**WORK REQUEST**
Return, exactly and in full, the lines of the records below starting at the one with "protein (brown) reveals" and ending at the one with "tumor cells in", and no other lines.

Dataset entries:
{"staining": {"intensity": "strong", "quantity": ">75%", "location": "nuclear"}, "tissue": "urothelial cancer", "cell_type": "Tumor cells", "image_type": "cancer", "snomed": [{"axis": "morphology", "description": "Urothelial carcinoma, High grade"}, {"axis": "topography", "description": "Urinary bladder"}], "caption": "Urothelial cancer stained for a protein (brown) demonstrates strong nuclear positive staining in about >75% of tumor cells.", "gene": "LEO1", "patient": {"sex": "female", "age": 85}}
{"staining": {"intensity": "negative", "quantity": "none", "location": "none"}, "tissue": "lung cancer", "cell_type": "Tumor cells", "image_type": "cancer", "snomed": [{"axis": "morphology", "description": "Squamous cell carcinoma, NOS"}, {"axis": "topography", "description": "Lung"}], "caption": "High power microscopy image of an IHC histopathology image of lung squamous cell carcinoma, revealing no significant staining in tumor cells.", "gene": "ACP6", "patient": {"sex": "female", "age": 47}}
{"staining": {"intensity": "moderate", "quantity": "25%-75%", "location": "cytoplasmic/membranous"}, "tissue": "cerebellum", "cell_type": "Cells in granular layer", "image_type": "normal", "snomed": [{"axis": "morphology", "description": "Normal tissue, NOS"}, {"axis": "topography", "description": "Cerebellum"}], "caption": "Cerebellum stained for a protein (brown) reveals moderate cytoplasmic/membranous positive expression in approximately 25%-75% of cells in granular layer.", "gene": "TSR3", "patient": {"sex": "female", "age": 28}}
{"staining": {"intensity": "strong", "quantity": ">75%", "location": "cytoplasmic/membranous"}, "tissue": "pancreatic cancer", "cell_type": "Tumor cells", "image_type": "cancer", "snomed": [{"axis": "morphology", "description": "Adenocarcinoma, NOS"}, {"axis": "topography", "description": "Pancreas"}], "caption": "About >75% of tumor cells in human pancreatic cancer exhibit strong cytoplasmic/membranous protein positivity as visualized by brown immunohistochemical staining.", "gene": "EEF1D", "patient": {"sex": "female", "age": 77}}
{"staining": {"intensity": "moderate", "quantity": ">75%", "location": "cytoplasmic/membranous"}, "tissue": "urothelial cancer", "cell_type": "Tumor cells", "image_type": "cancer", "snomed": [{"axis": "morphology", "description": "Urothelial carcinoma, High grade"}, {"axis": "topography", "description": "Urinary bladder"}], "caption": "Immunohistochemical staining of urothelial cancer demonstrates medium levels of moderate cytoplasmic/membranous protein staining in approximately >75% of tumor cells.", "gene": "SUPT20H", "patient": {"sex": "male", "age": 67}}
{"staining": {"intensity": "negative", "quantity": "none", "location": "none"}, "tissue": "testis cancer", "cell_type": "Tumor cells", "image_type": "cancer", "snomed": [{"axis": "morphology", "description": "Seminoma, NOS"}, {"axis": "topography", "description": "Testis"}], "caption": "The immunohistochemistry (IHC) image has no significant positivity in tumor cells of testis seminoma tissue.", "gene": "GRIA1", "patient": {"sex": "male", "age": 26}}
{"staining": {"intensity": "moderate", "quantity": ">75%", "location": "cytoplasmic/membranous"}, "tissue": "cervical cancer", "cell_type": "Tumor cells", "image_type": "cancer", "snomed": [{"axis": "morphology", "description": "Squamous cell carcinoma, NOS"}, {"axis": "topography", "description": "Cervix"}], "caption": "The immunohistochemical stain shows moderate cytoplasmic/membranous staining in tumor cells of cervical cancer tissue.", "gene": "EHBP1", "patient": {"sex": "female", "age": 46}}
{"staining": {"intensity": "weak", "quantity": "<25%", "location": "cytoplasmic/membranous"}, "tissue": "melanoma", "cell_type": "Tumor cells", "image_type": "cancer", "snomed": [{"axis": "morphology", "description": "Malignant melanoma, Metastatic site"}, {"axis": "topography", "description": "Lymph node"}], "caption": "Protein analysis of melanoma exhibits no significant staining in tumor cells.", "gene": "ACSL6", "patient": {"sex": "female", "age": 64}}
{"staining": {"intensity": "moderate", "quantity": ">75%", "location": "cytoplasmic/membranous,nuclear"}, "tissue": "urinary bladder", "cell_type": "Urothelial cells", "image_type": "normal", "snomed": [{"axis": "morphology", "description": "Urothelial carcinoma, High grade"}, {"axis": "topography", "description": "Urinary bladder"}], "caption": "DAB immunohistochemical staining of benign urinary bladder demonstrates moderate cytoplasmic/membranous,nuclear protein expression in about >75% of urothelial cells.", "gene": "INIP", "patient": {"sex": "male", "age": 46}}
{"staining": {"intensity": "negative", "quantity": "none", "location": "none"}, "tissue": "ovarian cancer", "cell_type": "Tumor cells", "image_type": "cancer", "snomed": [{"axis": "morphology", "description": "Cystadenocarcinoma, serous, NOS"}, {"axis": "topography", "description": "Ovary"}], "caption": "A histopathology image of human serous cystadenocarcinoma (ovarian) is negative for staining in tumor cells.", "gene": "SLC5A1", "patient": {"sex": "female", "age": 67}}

**RESULT**
{"staining": {"intensity": "moderate", "quantity": "25%-75%", "location": "cytoplasmic/membranous"}, "tissue": "cerebellum", "cell_type": "Cells in granular layer", "image_type": "normal", "snomed": [{"axis": "morphology", "description": "Normal tissue, NOS"}, {"axis": "topography", "description": "Cerebellum"}], "caption": "Cerebellum stained for a protein (brown) reveals moderate cytoplasmic/membranous positive expression in approximately 25%-75% of cells in granular layer.", "gene": "TSR3", "patient": {"sex": "female", "age": 28}}
{"staining": {"intensity": "strong", "quantity": ">75%", "location": "cytoplasmic/membranous"}, "tissue": "pancreatic cancer", "cell_type": "Tumor cells", "image_type": "cancer", "snomed": [{"axis": "morphology", "description": "Adenocarcinoma, NOS"}, {"axis": "topography", "description": "Pancreas"}], "caption": "About >75% of tumor cells in human pancreatic cancer exhibit strong cytoplasmic/membranous protein positivity as visualized by brown immunohistochemical staining.", "gene": "EEF1D", "patient": {"sex": "female", "age": 77}}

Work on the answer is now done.